§ Формулировка задания:
Куда, согласно тексту об офицерах в годы революции, отправлялись офицеры, которых вербовали в начале 1918 года, и с какой целью?
───── Исходный текст
Революция отнеслась к офицерам жестоко. Тот, кто уже может рассматривать этот факт в перспективе, быть может, найдет в нем известные исторические оправдания.
Но мы, с первых дней революции и до конца ее объявленные врагами народа, которым нет места в строительстве новой России, не могли ни думать, ни рассуждать спокойно.
Во главе всех контрреволюционных групп, поднявших оружие против большевиков, встали офицеры, предводительствуемые своими вождями. Уже в начале 1918 года в Москве и по всей России шла вербовка офицеров, отправлявшихся на Юг или в Сибирь для формирования армий Корнилова и Колчака.
…стало ясно, что импотентная демократическая середина не способна увлечь за собой Россию и массы от нее отходят...
Отсутствие рутины, оригинальность мысли, ясное сознание поставленной цели давали большевикам огромное преимущество...
В борьбе, начатой офицерами, они сами оказались трагически одиноки.
[ Читать далее]130 тысяч помещиков, желавших властвовать над 130 миллионами крестьян, и те сословия, составлявшие поверхностный слой в государстве, которым жилось хорошо при старом режиме, сделали их оружием в своих руках и повели на борьбу с народом. Рабочие, крестьяне, вся эта далекая от них, глухо и давно волнующаяся масса сермяжной Руси, 95% русского народа со всеми его затаенными желаниями и веками накопленной обидой были для них неведомы.
Всем своим воспитанием, скудным, односторонним образованием они подготавливались к определенной роли. Круг их понятий и представлений приковывал их к блестящей нищете. Им многое запрещалось делать, о многом они не смели говорить, от многого они были ограждены высокой стеной условностей. Большинство офицеров, конечно, не были врагами народа, какими их объявила революция. Напротив, офицеры, не колеблясь, жертвовали жизнью для счастья этого народа, но это счастье они понимали по-своему, а главное, они не задавались вопросами, совпадает ли их туманное представление о счастье народа с желанием самого народа. Любили ли мы Россию? Настоящую, живую? Я думаю, что мы любили свое представление о ней.
──────────
───── Блок данных
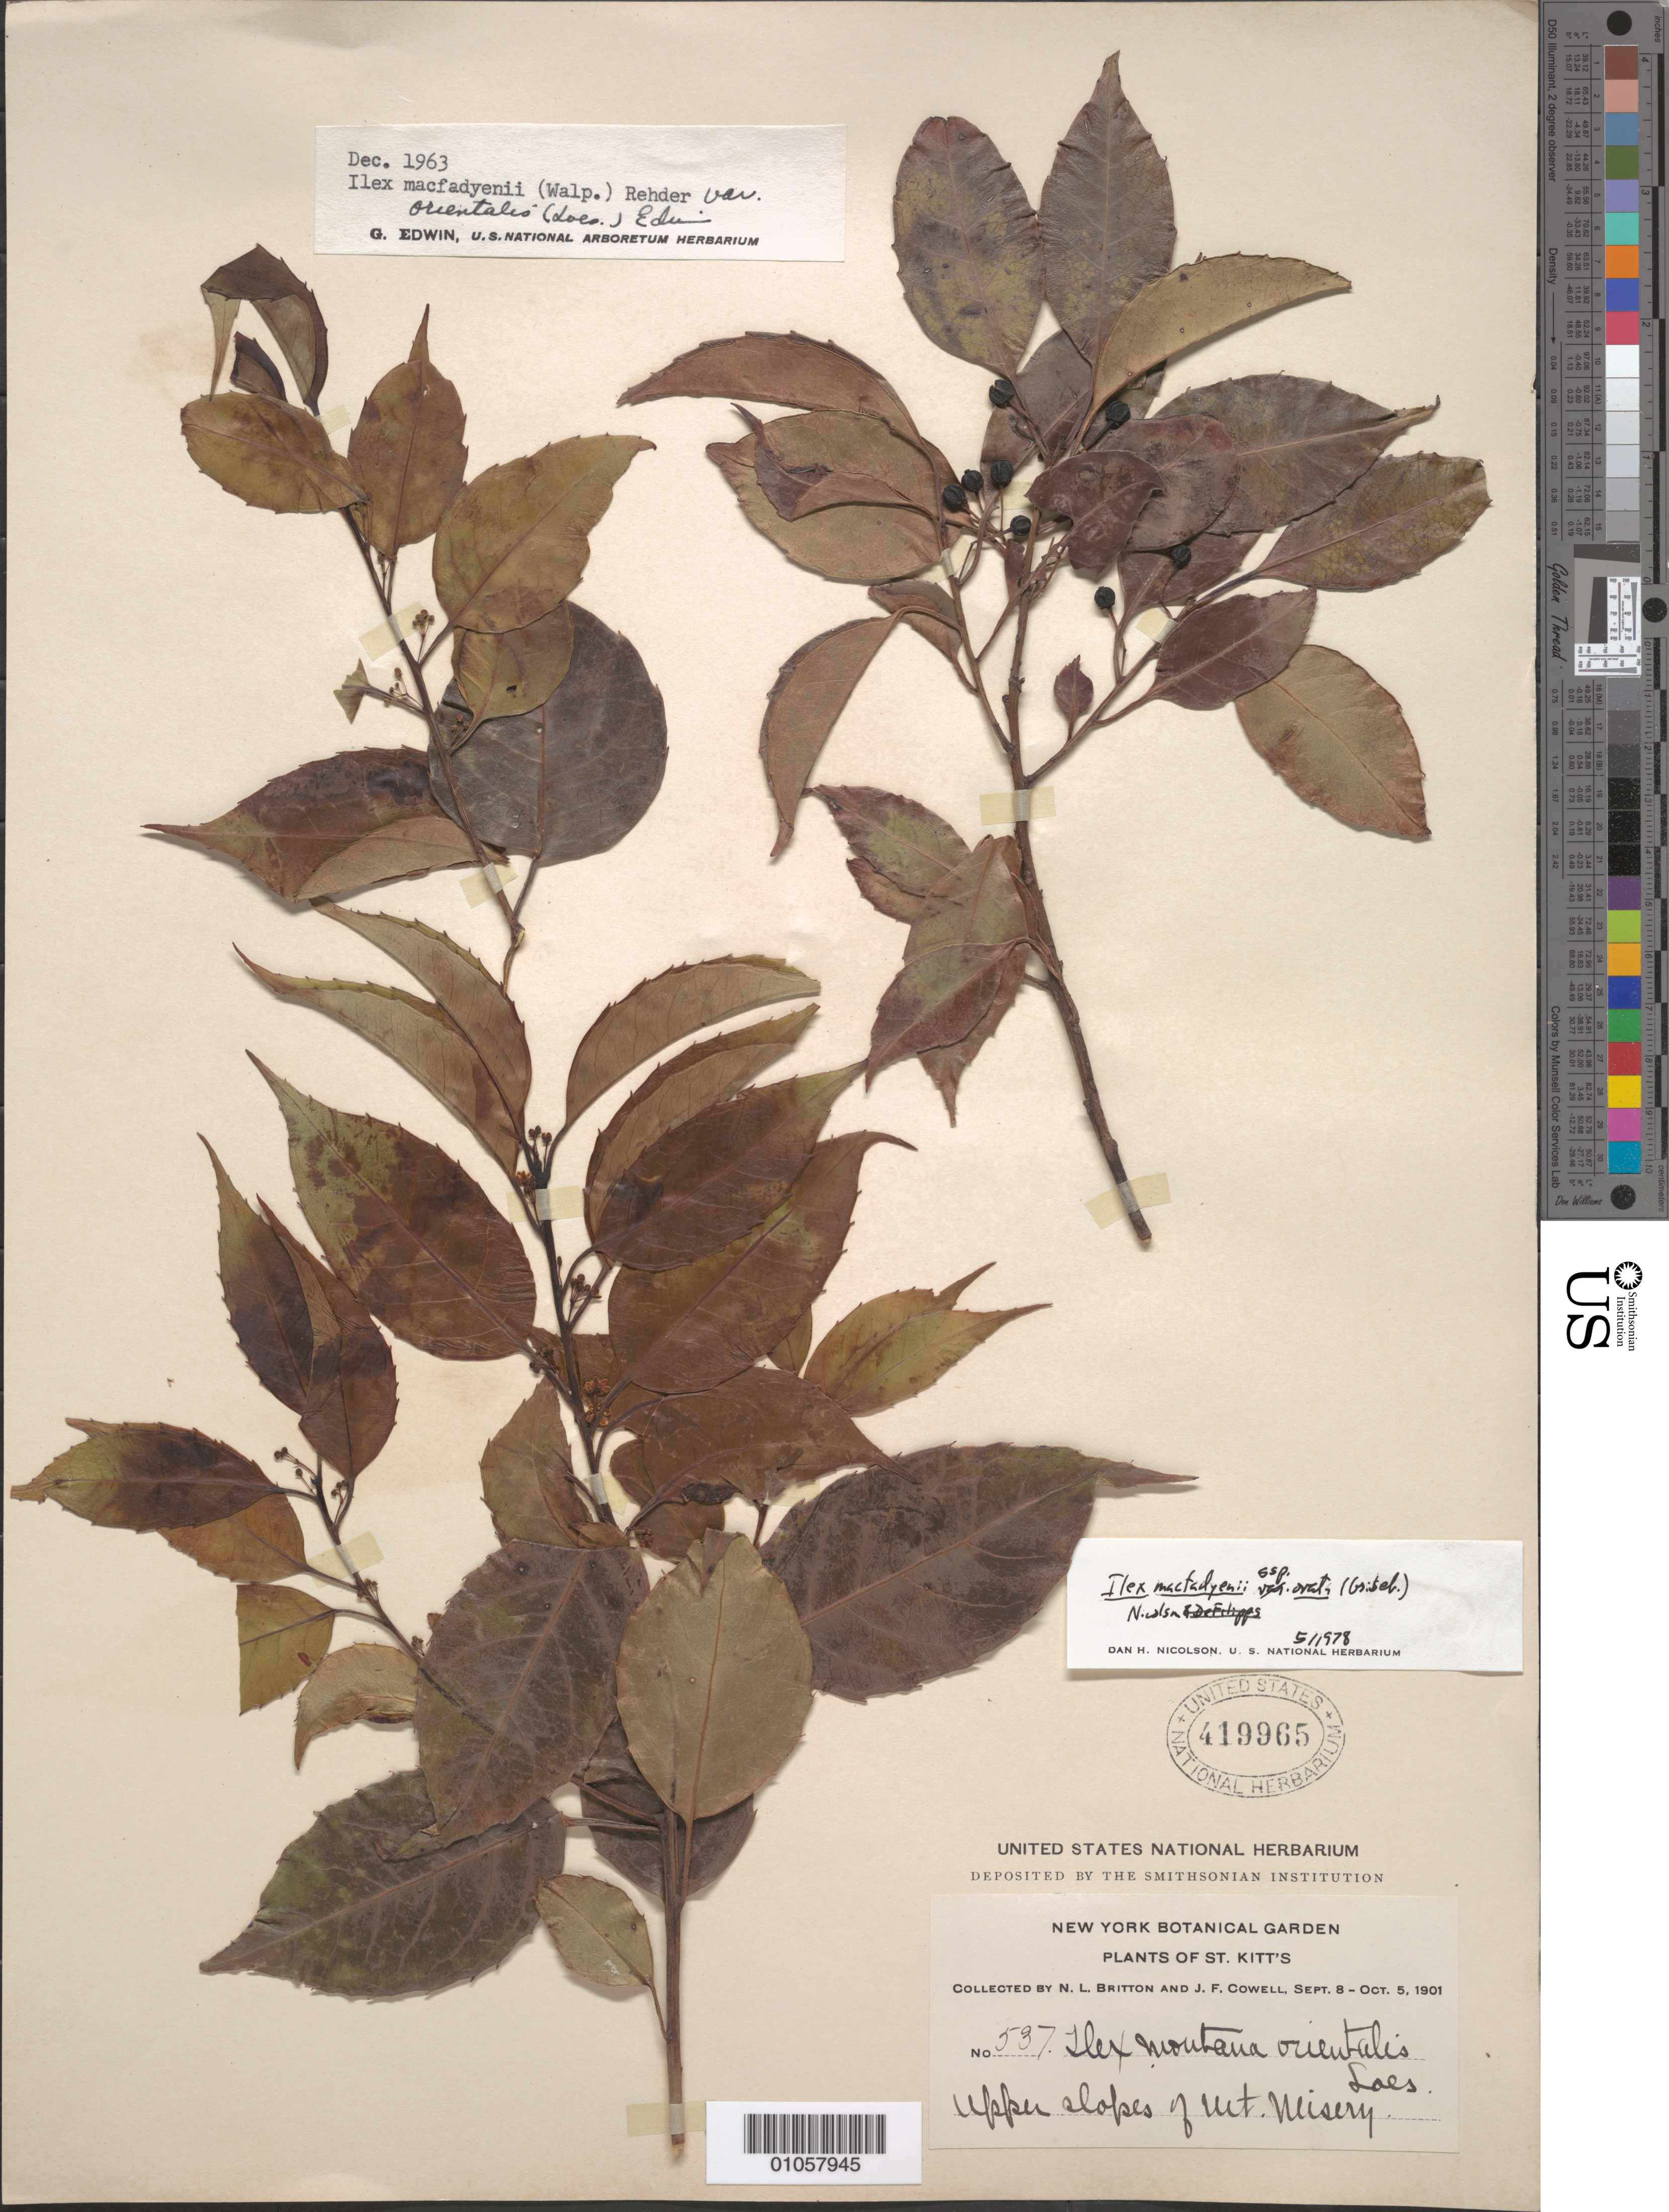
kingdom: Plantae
──────────
§ Ожидаемый ответ:
На Юг или в Сибирь для формирования армий Корнилова и Колчака.